— TASK PROMPT —
Please output the following records exactly. Leave every image out.

— DATASET RECORDS —
□ □ □ □

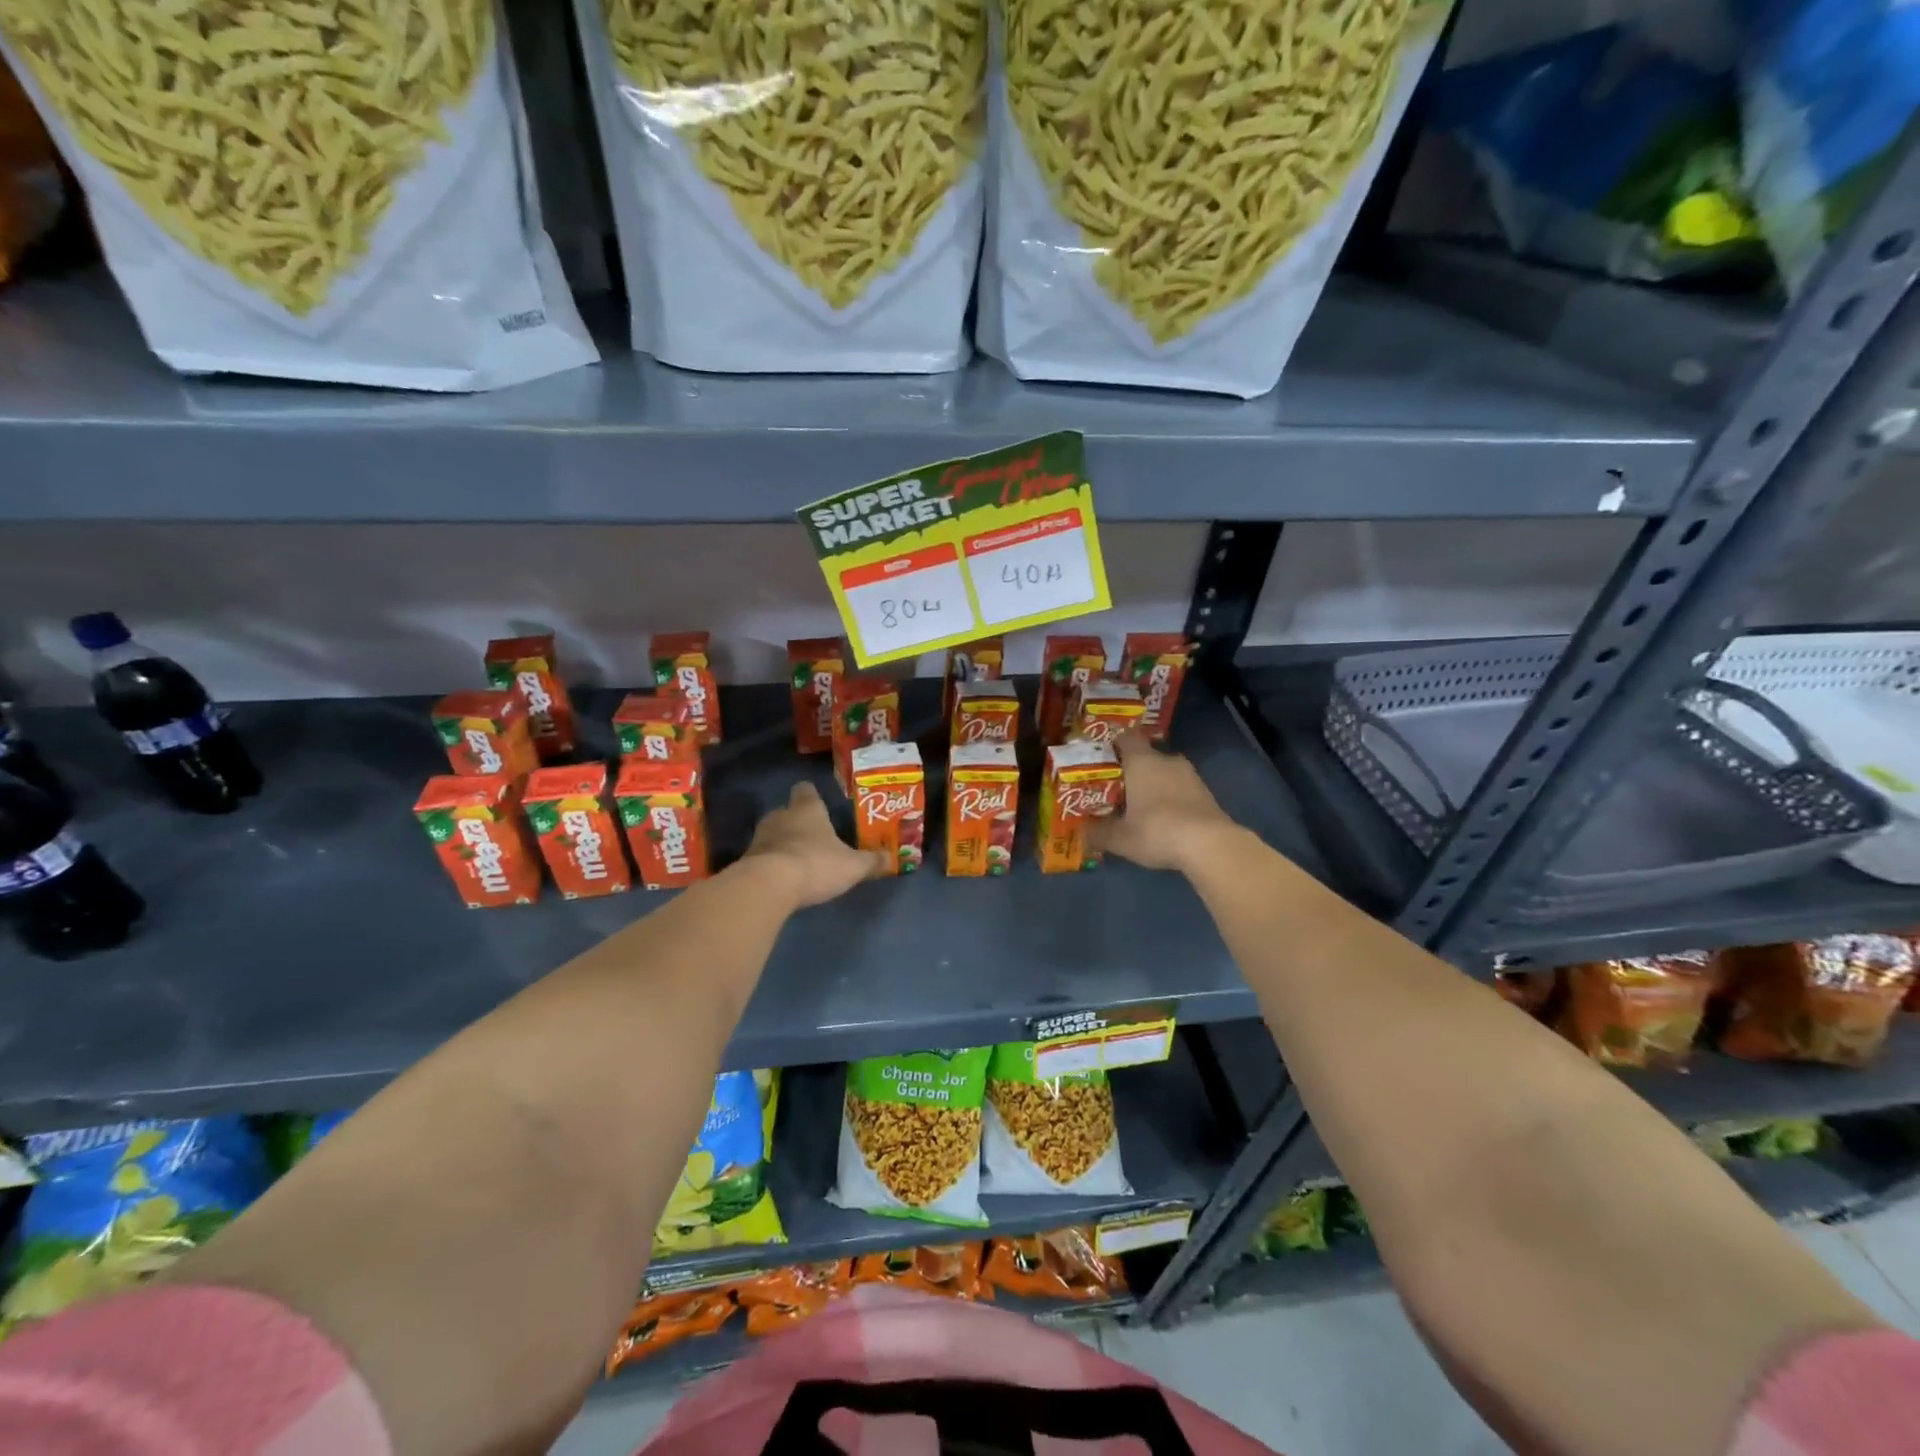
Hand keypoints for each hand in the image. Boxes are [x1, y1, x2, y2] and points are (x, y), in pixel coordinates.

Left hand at [743, 781, 885, 908]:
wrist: (768, 886)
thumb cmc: (816, 864)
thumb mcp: (852, 866)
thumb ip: (870, 862)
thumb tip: (890, 858)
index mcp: (807, 809)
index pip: (805, 790)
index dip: (811, 795)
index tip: (818, 802)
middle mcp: (781, 816)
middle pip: (787, 811)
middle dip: (797, 822)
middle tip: (812, 836)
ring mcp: (759, 837)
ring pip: (772, 833)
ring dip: (782, 843)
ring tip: (797, 859)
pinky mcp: (746, 860)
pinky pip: (761, 856)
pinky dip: (770, 863)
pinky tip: (781, 878)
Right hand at [1090, 731, 1240, 874]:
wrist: (1210, 845)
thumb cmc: (1156, 831)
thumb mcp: (1119, 837)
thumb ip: (1098, 832)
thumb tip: (1082, 830)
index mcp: (1142, 761)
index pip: (1126, 738)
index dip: (1113, 745)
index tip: (1102, 759)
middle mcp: (1167, 761)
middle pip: (1146, 757)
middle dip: (1133, 771)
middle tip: (1118, 789)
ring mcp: (1191, 776)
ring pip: (1166, 774)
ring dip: (1155, 786)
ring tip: (1141, 807)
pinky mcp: (1207, 794)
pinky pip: (1182, 790)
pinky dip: (1172, 799)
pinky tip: (1165, 820)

□ □ □ □

— SOLUTION TO THE PROBLEM —
Hand keypoints for each hand in the image. Boxes are [x1, y1, x2, y2] and points are (x, y), in pixel coordinates.

Left hand at [743, 781, 885, 908]:
wrist: (768, 886)
thumb cmc: (816, 864)
thumb mcp: (852, 866)
thumb ip: (870, 862)
thumb tip: (890, 858)
index mcp: (807, 809)
index pip: (805, 790)
index dip: (811, 795)
index tip: (818, 802)
middle mcp: (781, 816)
middle pip: (787, 811)
middle dip: (797, 822)
middle tip: (812, 836)
ring mcp: (759, 837)
ring pip: (772, 833)
ring dip: (782, 843)
ring tip: (797, 859)
pinky mcp: (746, 860)
pinky pip: (761, 856)
pinky dip: (770, 863)
pinky tip: (781, 878)
Right hand at [1090, 731, 1240, 874]:
wrist: (1210, 845)
thumb cmc: (1156, 831)
thumb mcp: (1119, 837)
thumb ip: (1098, 832)
thumb tip: (1082, 830)
index mcp: (1142, 761)
index pip: (1126, 738)
index dip: (1113, 745)
index tip: (1102, 759)
middle mcp: (1167, 761)
middle pip: (1146, 757)
middle dip: (1133, 771)
middle tip: (1118, 789)
ring mcp: (1191, 776)
ring pip: (1166, 774)
ring dip: (1155, 786)
ring tip: (1141, 807)
pinky mcp: (1207, 794)
pinky pip: (1182, 790)
pinky dip: (1172, 799)
pinky tip: (1165, 820)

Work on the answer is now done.